Write out, from the entries below, exactly the lines that run between the lines holding "Sumy, Kherson, Mykolayiv" and "scene disperate nella", inclusive, and stop there.

[DATA FOR ANALYSIS — start]

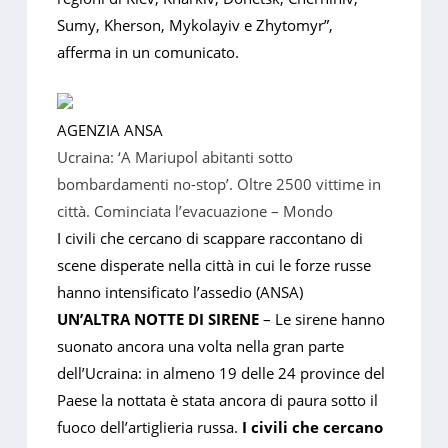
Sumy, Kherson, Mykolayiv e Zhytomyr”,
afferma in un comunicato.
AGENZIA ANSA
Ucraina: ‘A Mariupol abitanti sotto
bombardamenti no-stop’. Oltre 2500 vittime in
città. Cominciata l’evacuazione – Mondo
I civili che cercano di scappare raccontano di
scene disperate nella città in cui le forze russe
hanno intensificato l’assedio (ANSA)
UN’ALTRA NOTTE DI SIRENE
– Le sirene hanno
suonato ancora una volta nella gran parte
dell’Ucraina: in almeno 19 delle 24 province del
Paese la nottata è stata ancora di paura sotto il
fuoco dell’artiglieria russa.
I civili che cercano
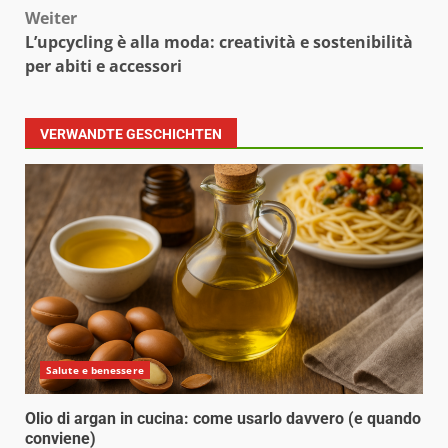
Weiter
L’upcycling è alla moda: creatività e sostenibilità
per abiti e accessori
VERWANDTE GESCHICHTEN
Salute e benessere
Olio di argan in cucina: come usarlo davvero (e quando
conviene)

[DATA FOR ANALYSIS — finish]
[DATA FOR ANALYSIS — start]

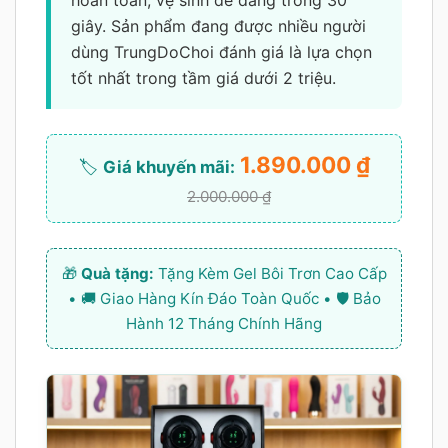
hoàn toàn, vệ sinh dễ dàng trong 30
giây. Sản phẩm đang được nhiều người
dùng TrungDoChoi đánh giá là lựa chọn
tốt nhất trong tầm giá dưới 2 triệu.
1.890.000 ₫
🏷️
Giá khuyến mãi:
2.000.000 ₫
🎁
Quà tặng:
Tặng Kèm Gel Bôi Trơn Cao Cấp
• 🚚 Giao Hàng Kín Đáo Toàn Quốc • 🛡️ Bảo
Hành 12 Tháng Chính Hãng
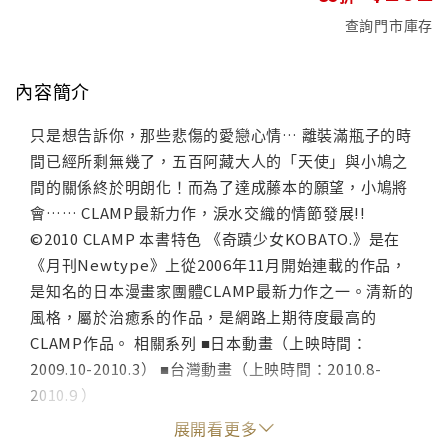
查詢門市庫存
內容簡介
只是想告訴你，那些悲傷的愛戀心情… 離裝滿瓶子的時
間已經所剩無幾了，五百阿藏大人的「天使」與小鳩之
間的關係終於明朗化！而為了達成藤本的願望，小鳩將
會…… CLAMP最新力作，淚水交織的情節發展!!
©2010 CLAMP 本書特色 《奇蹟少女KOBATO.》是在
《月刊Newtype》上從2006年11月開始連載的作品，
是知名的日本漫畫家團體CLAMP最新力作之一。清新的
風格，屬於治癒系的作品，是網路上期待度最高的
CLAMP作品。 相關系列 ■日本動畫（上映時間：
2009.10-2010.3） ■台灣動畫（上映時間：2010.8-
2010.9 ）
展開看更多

[DATA FOR ANALYSIS — finish]

TASK OUTPUT>
Sumy, Kherson, Mykolayiv e Zhytomyr”,
afferma in un comunicato.
AGENZIA ANSA
Ucraina: ‘A Mariupol abitanti sotto
bombardamenti no-stop’. Oltre 2500 vittime in
città. Cominciata l’evacuazione – Mondo
I civili che cercano di scappare raccontano di
scene disperate nella città in cui le forze russe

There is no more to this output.